Bilan : qu'est-ce qu'on a eu, nous le peuple, de puis dix mois de révoltes et de révolutions dans le reste du monde «arabe» ? Un : des augmentations de salaires en course-poursuite contre des augmentations de prix. Deux : une promesse de télévision indépendante de l'ENTV et de son sinistre. Trois : des promesses de réformes politiques par poste restante et «appels en absence» auprès de la commission Bensalah. Quatre : une levée de l'état d'urgence dans la tête mais pas dans la rue. Cinq : Rien de concret. Pendant que des «arabes» meurent, tuent, se font tuer, se font torturer, subissent et crient, chantent et se rassemblent, nous, pays de l'exception, avons encore le même président, les mêmes ministres, les mêmes partis uniques, la même télévision de propagande, les même discours, les mêmes interdictions de marcher dans son propre pays si on n'a pas l'autorisation de ses propriétaires. Rien n'a changé en réalité. En chanson, cela a un nom «Paroles, paroles ». La raison ? Officiellement, il faut du temps. Question : pourquoi a-t-ton pu amender une constitution en quinze jours pour permettre un 3ème mandat pour Bouteflika et met-on dix mois à nous cuire à petit feu des réformes ? Parce qu'on nous prend pour des cheveux sur la tête du chauve. La vérité est là, immense, palpable comme un mur d'enceinte, évidente comme l'immatriculation d'un Boeing, visible sous tous les angles, à partir d'Alger ou du Hoggar : le régime ne veut pas changer, lâcher, partir, donner, transmettre, partager ou comprendre. Ce que cherche le régime, c'est gagner du temps en vendant du vent. L'Algérie a fait sa révolution en Octobre 88 ? « Mon œil » aurait répondu Benbrik le Tunisien, avec son franc-parler légendaire. Si cela était vrai, vingt ans après Octobre 88, on aurait pu fêter octobre 88 sans se faire encercler par les flics.

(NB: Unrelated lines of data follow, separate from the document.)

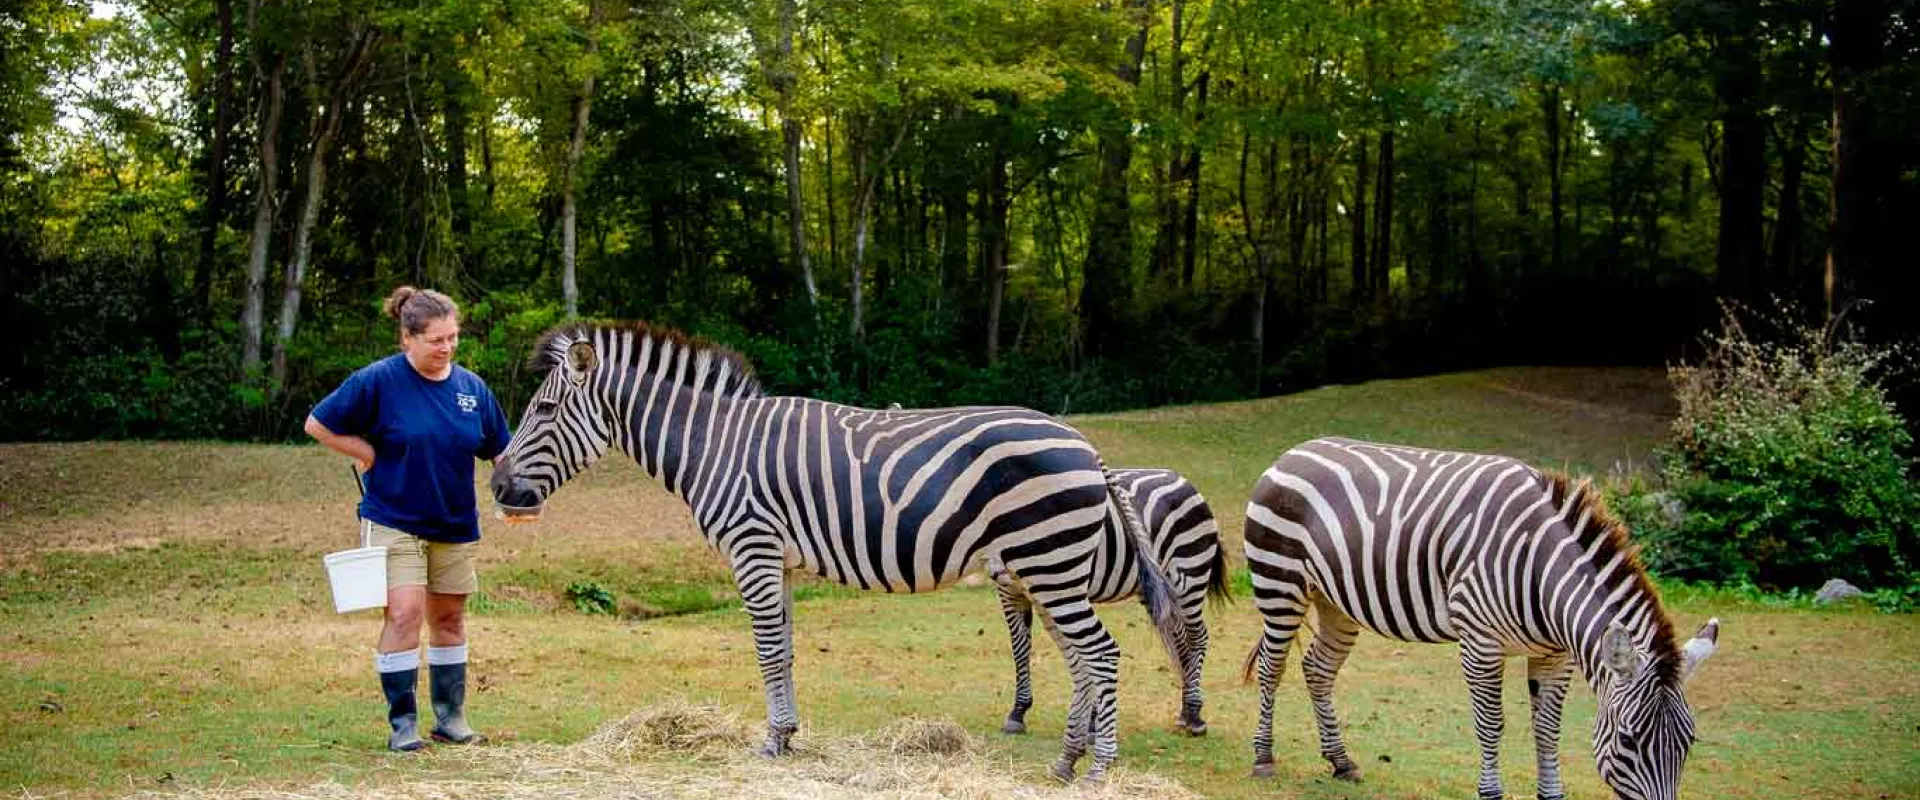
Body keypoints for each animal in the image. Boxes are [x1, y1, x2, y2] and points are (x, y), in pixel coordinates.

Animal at [489, 322, 1188, 783]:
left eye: (543, 409)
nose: (495, 487)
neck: (713, 445)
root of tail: (1084, 443)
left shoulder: (752, 546)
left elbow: (767, 650)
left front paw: (771, 742)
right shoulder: (778, 559)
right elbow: (786, 649)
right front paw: (788, 735)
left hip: (1049, 561)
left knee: (1102, 654)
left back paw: (1098, 769)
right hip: (1048, 567)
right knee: (1081, 660)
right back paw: (1067, 761)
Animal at [987, 466, 1229, 738]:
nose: (998, 570)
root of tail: (1182, 480)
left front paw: (1092, 720)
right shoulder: (1014, 592)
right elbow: (1021, 648)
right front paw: (1019, 711)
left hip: (1189, 578)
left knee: (1198, 637)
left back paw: (1195, 715)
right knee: (1181, 642)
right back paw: (1186, 711)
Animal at [1240, 437, 1721, 800]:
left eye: (1689, 741)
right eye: (1627, 740)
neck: (1540, 568)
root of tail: (1293, 451)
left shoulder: (1556, 656)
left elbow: (1547, 729)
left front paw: (1551, 795)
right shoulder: (1480, 642)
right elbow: (1491, 725)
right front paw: (1490, 793)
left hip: (1335, 602)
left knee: (1317, 669)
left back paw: (1341, 762)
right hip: (1279, 585)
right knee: (1271, 667)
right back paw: (1263, 758)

La Révolution d'octobre a duré une semaine. La contre-révolution contre Octobre dure depuis vingt ans.

On peut parler, analyser, soliloquer ou invoquer l'Algérie comme une exception, cela reste une arnaque : on est comme les autres pays « arabes » coincés entre la chaussure du maître et la matraque de son valet. On n'a pas la démocratie et on n'a pas la liberté et on n'a pas le droit d'avoir l'Etat que l'on veut. Ce pays a été partagé entre islamistes (groupes armés, journaux armés, prédicateurs armés, maçons de la plus grande mosquée d'Afrique avec béton armé, barbichettes et repentis mal désarmés) et leurs adversaires (partis uniques, syndicats uniques, télévision unique, choix du président unique). Arrêtons donc de nous raconter des histoires et de nous prendre pour une anomalie élégante de cette époque : octobre est à refaire, novembre est à refaire, tous les autres mois et années de la vie nationale sont à refaire. Avec le sang, la marche, la protestation ou la résistance. Pour être un grand pays, libre et riche, il y a une facture à payer et cela ne se paye pas par facilité. Cela fait vingt ans que cela dure et cela fait dix mois que l'on nous prend pour des intestins. Choisissons : qu'on se dise pour une fois la cruelle vérité : on est dans une dictature. On l'accepte ou on le refuse, mais qu'on ne se raconte pas des histoires de dentelles et de nuances. La liberté est connue, définissable, claire comme l'œil, vérifiable à chaque moment. Son contraire l'est aussi. A force de nous raconter l'histoire du grand peuple qui a chassé la France, nous avons fabriqué un doigt gigantesque, immense, plein et long et nous nous le foutons dans l'œil en pérorant sur notre « spécificité ». La spécificité d'un peuple est d'ailleurs facile à vérifier : a-t-il marché sur la lune ou pas ? Si c'est « non », tout ce que dit ce peuple est une berceuse. Hommage donc aux morts d'Octobre 88 : eux au moins, n'étaient pas dupes.